Records from a data source:

__________

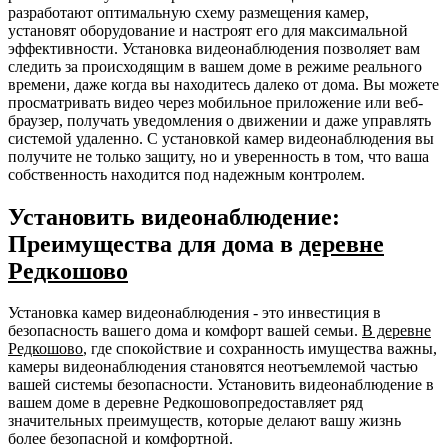
разработают оптимальную схему размещения камер,
установят оборудование и настроят его для максимальной
эффективности. Установка видеонаблюдения позволяет вам
следить за происходящим в вашем доме в режиме реального
времени, даже когда вы находитесь далеко от дома. Вы можете
просматривать видео через мобильное приложение или веб-
браузер, получать уведомления о движении и даже управлять
системой удаленно. С установкой камер видеонаблюдения вы
получите не только защиту, но и уверенность в том, что ваша
собственность находится под надежным контролем.
Установить видеонаблюдение:
Преимущества для дома в
деревне
Редкошово
Установка камер видеонаблюдения - это инвестиция в
безопасность вашего дома и комфорт вашей семьи.
В деревне
Редкошово
, где спокойствие и сохранность имущества важны,
камеры видеонаблюдения становятся неотъемлемой частью
вашей системы безопасности. Установить видеонаблюдение в
вашем доме в деревне Редкошовопредоставляет ряд
значительных преимуществ, которые делают вашу жизнь
более безопасной и комфортной.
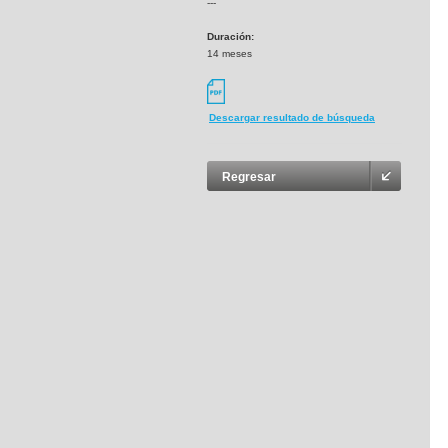
---
Duración:
14 meses
Descargar resultado de búsqueda
Regresar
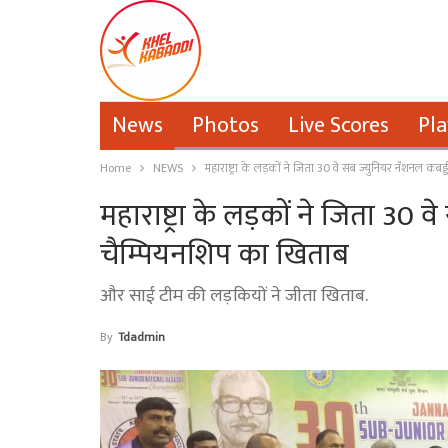
News
Photos
Live Scores
Pla
Home
NEWS
महाराष्ट्रा के लड़कों ने जिता 30 वे सब ज्युनियर नॅशनल कब
महाराष्ट्रा के लड़कों ने जिता 30 
चैम्पियनशिप का खिताब
और साई टीम की लड़कियों ने जीता खिताब.
By
Tdadmin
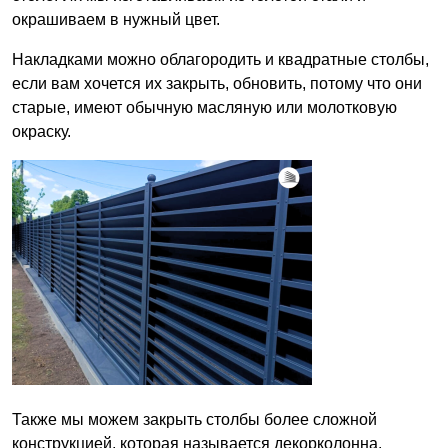
окрашиваем в нужный цвет.
Накладками можно облагородить и квадратные столбы,
если вам хочется их закрыть, обновить, потому что они
старые, имеют обычную масляную или молотковую
окраску.
Также мы можем закрыть столбы более сложной
конструкцией, которая называется декорколонна.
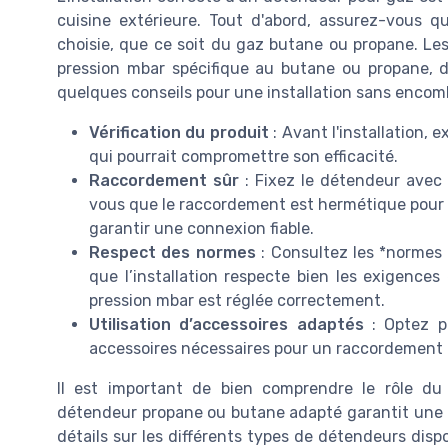
cuisine extérieure. Tout d'abord, assurez-vous q
choisie, que ce soit du gaz butane ou propane. Les
pression mbar spécifique au butane ou propane, do
quelques conseils pour une installation sans encomb
Vérification du produit
: Avant l'installation
qui pourrait compromettre son efficacité.
Raccordement sûr
: Fixez le détendeur avec p
vous que le raccordement est hermétique pour év
garantir une connexion fiable.
Respect des normes
: Consultez les *normes 
que l’installation respecte bien les exigences
pression mbar est réglée correctement.
Utilisation d’accessoires adaptés
: Optez p
accessoires nécessaires pour un raccordement 
Il est important de bien comprendre le rôle du 
détendeur propane ou butane adapté garantit une d
détails sur les différents types de détendeurs disp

__________

- [EXERCISE REQUIREMENTS]:
Could you rewrite the listing above with every instance of "столбы" changed to "опоры" and nothing else altered? Omit the pictures from your answer.

- [ANSWER BELOW]:
разработают оптимальную схему размещения камер,
установят оборудование и настроят его для максимальной
эффективности. Установка видеонаблюдения позволяет вам
следить за происходящим в вашем доме в режиме реального
времени, даже когда вы находитесь далеко от дома. Вы можете
просматривать видео через мобильное приложение или веб-
браузер, получать уведомления о движении и даже управлять
системой удаленно. С установкой камер видеонаблюдения вы
получите не только защиту, но и уверенность в том, что ваша
собственность находится под надежным контролем.
Установить видеонаблюдение:
Преимущества для дома в
деревне
Редкошово
Установка камер видеонаблюдения - это инвестиция в
безопасность вашего дома и комфорт вашей семьи.
В деревне
Редкошово
, где спокойствие и сохранность имущества важны,
камеры видеонаблюдения становятся неотъемлемой частью
вашей системы безопасности. Установить видеонаблюдение в
вашем доме в деревне Редкошовопредоставляет ряд
значительных преимуществ, которые делают вашу жизнь
более безопасной и комфортной.
---
Duración:
14 meses
Descargar resultado de búsqueda
Regresar
News
Photos
Live Scores
Pla
Home
NEWS
महाराष्ट्रा के लड़कों ने जिता 30 वे सब ज्युनियर नॅशनल कब
महाराष्ट्रा के लड़कों ने जिता 30 
चैम्पियनशिप का खिताब
और साई टीम की लड़कियों ने जीता खिताब.
By
Tdadmin
окрашиваем в нужный цвет.
Накладками можно облагородить и квадратные опоры,
если вам хочется их закрыть, обновить, потому что они
старые, имеют обычную масляную или молотковую
окраску.
Также мы можем закрыть опоры более сложной
конструкцией, которая называется декорколонна.
cuisine extérieure. Tout d'abord, assurez-vous q
choisie, que ce soit du gaz butane ou propane. Les
pression mbar spécifique au butane ou propane, do
quelques conseils pour une installation sans encomb
Vérification du produit
: Avant l'installation
qui pourrait compromettre son efficacité.
Raccordement sûr
: Fixez le détendeur avec p
vous que le raccordement est hermétique pour év
garantir une connexion fiable.
Respect des normes
: Consultez les *normes 
que l’installation respecte bien les exigences
pression mbar est réglée correctement.
Utilisation d’accessoires adaptés
: Optez p
accessoires nécessaires pour un raccordement 
Il est important de bien comprendre le rôle du 
détendeur propane ou butane adapté garantit une d
détails sur les différents types de détendeurs disp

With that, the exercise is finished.